> _Supplied material_
====

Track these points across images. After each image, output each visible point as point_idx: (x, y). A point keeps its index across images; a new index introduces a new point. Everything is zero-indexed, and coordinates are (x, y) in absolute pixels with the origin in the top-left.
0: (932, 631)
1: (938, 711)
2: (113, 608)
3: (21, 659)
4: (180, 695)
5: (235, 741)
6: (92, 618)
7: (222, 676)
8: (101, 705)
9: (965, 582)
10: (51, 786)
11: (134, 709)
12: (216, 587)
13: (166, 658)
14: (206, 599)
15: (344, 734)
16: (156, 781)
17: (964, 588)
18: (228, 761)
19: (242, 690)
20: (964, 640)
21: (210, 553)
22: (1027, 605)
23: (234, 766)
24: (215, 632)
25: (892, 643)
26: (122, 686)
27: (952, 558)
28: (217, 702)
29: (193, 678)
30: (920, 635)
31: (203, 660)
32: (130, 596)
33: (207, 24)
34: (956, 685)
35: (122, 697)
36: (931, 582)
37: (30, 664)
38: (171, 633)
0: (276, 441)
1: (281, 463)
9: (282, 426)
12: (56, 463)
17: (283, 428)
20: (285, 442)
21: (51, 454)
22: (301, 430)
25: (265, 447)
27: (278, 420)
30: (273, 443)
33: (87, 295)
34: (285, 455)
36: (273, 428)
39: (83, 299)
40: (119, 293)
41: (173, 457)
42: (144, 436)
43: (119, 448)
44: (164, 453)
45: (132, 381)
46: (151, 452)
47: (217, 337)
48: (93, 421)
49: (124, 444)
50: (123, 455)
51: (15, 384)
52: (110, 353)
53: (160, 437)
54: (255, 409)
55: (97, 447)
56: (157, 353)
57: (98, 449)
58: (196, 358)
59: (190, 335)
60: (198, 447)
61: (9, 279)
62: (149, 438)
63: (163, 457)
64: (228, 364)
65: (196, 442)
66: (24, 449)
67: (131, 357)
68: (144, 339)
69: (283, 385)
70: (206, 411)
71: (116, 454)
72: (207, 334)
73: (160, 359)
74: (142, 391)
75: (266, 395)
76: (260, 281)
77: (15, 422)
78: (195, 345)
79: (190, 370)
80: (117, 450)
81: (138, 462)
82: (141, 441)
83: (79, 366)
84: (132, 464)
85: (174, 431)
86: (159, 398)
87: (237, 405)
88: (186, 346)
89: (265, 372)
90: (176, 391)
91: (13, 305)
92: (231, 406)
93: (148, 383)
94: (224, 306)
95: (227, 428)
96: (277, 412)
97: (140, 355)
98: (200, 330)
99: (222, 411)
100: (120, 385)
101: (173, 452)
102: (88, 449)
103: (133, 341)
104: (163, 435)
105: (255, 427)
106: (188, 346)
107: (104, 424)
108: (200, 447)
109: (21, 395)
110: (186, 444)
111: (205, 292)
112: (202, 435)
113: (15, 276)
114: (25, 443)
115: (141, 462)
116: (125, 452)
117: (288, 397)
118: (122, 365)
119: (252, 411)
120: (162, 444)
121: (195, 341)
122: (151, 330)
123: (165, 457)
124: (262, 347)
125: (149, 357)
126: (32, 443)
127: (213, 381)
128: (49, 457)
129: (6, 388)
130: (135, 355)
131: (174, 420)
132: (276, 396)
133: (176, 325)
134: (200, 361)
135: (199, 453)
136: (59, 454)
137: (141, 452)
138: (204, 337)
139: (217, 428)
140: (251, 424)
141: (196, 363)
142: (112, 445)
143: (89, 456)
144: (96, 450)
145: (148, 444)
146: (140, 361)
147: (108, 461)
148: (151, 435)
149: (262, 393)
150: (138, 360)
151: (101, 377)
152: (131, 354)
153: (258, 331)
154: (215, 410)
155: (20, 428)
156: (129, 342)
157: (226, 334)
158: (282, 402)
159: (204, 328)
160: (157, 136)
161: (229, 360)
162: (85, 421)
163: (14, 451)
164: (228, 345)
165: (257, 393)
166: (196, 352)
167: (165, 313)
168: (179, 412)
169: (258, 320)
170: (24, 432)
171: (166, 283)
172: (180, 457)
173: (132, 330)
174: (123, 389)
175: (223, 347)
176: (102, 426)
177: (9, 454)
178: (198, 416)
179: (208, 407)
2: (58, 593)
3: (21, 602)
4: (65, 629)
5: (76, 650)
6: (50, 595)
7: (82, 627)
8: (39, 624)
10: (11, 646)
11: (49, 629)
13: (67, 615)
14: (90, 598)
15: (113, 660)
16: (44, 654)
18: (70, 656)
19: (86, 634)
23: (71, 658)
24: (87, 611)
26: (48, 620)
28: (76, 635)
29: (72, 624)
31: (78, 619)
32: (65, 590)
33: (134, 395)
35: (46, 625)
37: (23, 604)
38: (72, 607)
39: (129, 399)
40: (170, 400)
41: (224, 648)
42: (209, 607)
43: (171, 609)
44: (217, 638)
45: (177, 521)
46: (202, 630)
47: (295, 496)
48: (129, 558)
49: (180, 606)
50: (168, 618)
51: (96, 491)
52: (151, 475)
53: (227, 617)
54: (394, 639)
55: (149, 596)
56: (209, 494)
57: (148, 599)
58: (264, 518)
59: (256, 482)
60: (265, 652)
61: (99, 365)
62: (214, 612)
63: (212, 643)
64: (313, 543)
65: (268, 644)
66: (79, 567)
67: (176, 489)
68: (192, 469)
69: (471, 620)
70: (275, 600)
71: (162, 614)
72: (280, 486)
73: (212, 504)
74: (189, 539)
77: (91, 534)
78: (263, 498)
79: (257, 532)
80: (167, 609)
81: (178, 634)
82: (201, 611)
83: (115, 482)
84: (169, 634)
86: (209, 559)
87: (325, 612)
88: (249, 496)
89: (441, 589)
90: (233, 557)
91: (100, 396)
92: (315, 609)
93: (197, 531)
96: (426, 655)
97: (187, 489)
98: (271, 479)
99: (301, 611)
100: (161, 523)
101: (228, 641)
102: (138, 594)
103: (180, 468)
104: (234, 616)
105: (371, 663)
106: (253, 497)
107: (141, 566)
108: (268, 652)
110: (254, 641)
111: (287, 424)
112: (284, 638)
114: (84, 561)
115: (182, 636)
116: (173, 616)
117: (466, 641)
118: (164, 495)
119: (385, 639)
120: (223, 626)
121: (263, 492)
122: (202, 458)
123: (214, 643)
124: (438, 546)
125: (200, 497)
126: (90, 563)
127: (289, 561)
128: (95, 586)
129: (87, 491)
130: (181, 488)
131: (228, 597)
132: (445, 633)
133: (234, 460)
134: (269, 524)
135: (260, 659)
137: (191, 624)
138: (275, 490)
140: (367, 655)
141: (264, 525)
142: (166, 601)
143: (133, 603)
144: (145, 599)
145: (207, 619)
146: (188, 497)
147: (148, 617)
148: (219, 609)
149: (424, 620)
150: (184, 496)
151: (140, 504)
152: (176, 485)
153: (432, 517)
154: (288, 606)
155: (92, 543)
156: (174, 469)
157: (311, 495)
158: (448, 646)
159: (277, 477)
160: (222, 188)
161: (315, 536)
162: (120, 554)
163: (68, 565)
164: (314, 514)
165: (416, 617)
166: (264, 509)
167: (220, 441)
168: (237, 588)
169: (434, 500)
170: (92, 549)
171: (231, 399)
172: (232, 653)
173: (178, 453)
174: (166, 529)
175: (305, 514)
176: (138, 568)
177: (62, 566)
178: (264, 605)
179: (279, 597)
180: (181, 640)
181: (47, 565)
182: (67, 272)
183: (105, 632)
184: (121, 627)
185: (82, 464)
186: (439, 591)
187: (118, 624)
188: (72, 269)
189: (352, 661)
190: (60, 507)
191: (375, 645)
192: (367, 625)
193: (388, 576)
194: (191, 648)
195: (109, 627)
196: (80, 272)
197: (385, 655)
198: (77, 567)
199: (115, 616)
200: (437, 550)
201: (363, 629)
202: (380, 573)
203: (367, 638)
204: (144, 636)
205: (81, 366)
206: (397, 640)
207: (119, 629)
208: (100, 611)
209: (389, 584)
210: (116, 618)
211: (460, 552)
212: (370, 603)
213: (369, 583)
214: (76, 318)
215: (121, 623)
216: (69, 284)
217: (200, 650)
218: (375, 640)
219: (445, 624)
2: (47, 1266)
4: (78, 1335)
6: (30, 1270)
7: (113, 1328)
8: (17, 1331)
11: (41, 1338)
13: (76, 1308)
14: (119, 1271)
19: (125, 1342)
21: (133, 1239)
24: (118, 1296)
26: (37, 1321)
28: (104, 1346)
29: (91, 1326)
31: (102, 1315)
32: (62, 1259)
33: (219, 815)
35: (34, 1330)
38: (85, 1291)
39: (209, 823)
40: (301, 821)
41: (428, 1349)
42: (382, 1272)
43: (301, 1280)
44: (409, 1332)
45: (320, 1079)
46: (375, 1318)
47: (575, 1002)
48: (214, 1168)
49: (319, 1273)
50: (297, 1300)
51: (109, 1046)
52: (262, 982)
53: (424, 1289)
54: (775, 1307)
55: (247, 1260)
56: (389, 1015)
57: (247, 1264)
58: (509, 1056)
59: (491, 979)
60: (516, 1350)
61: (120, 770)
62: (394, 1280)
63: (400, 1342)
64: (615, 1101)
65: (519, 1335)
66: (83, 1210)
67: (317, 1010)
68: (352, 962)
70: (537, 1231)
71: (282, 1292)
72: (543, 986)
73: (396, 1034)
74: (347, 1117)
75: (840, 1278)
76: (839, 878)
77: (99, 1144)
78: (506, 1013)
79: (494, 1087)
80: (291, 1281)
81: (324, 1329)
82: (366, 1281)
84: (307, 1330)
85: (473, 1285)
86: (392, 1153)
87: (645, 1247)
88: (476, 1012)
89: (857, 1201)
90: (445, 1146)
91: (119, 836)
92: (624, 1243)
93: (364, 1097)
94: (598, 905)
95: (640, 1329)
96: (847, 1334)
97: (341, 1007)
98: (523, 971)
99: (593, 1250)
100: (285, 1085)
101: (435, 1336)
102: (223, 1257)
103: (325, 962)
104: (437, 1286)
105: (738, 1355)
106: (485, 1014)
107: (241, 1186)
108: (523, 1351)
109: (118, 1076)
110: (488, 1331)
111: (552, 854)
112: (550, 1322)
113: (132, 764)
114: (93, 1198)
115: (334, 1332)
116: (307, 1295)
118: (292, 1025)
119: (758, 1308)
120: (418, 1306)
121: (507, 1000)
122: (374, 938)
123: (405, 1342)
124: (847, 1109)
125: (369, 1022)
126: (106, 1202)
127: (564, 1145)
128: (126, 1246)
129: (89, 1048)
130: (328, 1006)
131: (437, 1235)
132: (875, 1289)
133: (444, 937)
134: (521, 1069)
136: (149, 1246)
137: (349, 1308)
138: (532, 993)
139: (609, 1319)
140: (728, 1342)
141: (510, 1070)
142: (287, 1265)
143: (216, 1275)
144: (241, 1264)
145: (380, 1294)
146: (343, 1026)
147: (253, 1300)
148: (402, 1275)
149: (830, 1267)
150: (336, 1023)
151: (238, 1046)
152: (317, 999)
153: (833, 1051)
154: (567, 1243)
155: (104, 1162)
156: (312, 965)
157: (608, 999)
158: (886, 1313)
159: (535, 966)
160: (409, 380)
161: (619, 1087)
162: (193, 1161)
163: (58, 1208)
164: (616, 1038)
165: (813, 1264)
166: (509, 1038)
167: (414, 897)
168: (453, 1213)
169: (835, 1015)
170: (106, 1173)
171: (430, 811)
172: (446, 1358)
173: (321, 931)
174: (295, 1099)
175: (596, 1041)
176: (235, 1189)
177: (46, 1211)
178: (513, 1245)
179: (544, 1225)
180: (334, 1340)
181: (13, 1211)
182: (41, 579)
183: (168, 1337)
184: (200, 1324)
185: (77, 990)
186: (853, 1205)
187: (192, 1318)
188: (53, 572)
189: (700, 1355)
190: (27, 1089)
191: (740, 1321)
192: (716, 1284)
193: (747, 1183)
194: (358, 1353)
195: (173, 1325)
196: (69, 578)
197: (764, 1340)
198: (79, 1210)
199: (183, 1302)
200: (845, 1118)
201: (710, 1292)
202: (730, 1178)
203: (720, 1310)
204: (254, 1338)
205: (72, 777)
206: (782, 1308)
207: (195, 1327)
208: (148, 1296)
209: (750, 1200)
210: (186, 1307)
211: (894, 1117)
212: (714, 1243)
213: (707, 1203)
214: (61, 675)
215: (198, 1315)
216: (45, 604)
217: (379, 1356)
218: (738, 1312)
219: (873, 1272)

====

> _Problem requirements_
Repeat exactly the lines above from the one with "122: (151, 330)" up to and including the one with "178: (198, 416)". No other line belongs in the reply.

> _Output of the task_
122: (151, 330)
123: (165, 457)
124: (262, 347)
125: (149, 357)
126: (32, 443)
127: (213, 381)
128: (49, 457)
129: (6, 388)
130: (135, 355)
131: (174, 420)
132: (276, 396)
133: (176, 325)
134: (200, 361)
135: (199, 453)
136: (59, 454)
137: (141, 452)
138: (204, 337)
139: (217, 428)
140: (251, 424)
141: (196, 363)
142: (112, 445)
143: (89, 456)
144: (96, 450)
145: (148, 444)
146: (140, 361)
147: (108, 461)
148: (151, 435)
149: (262, 393)
150: (138, 360)
151: (101, 377)
152: (131, 354)
153: (258, 331)
154: (215, 410)
155: (20, 428)
156: (129, 342)
157: (226, 334)
158: (282, 402)
159: (204, 328)
160: (157, 136)
161: (229, 360)
162: (85, 421)
163: (14, 451)
164: (228, 345)
165: (257, 393)
166: (196, 352)
167: (165, 313)
168: (179, 412)
169: (258, 320)
170: (24, 432)
171: (166, 283)
172: (180, 457)
173: (132, 330)
174: (123, 389)
175: (223, 347)
176: (102, 426)
177: (9, 454)
178: (198, 416)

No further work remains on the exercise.